2672人が本棚に入れています
本棚に追加
「ねぇ、槙村くん。…なんで輝を“ゴリカマ”って呼ぶの?カマはわかるけど、ゴリって」
「…あゆちゃん知らねーの?
あいつスポーツテストの時、砲丸を野球ボールみたいに軽々投げたんだよ。しかも基準値の三倍くらいの記録叩き出して。
有り得る?砲丸だよ?
あんな技、人間じゃ無理だよ。ゴリラにしか無理」
槙村くんは、これ以外有り得ないとばかりに断言した。
そういえば去年のスポーツテストでも、みんなが騒いでいた気がする。
入学当時、乙女キャラで美少年な輝は、良くも悪くもとにかく目立っていて、特に男子からはよく思われていなかった。

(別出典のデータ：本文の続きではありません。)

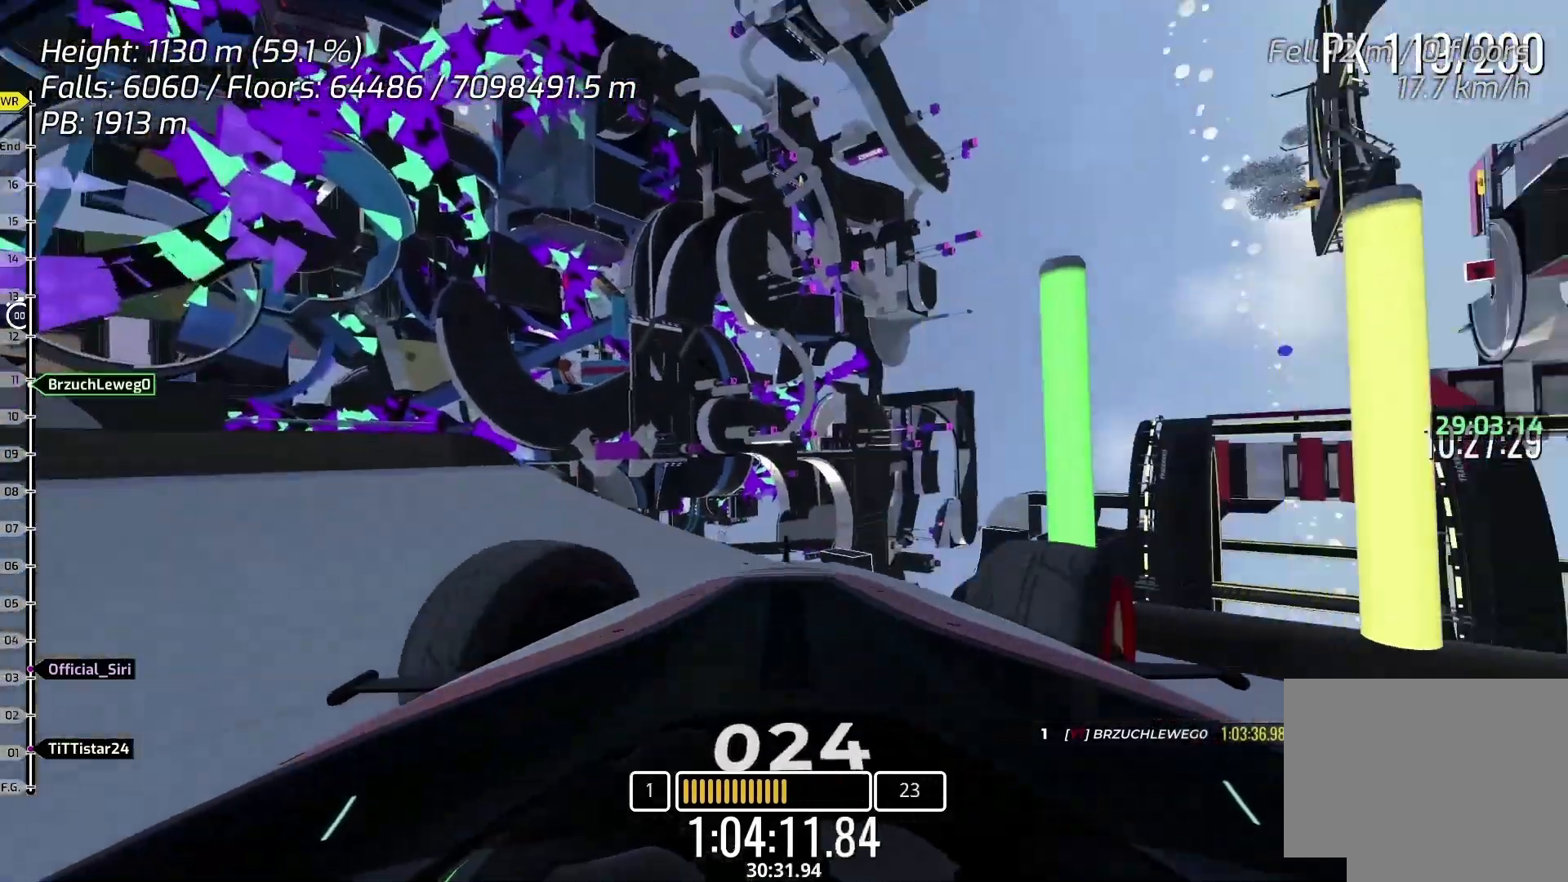
{"keys": ["right"], "events": []}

でも尋常ではない記録を叩き出して以来、“きもいオカマ”から、“怒らせたらやばいオカマ”になったんだっけか。
それでクラスメイト達は、よそよそしくも輝に友好的になり始めたのだ。
1年前を思い出しながら、私は槙村くんの言う酷なあだ名にも妙に納得できた。
「ちょっと。あゆに有らぬこと吹き込まないでちょうだい」
「有らぬことじゃねーし」
「そーだよ。私も輝がゴリラ並みなのはとっくに知ってたし」
「先生!アタシ、イジメられてます!」
輝の半分本気の訴えが、クラスメイトの笑いを誘ったところで、終業のチャイムが鳴った。
最初のコメントを投稿しよう!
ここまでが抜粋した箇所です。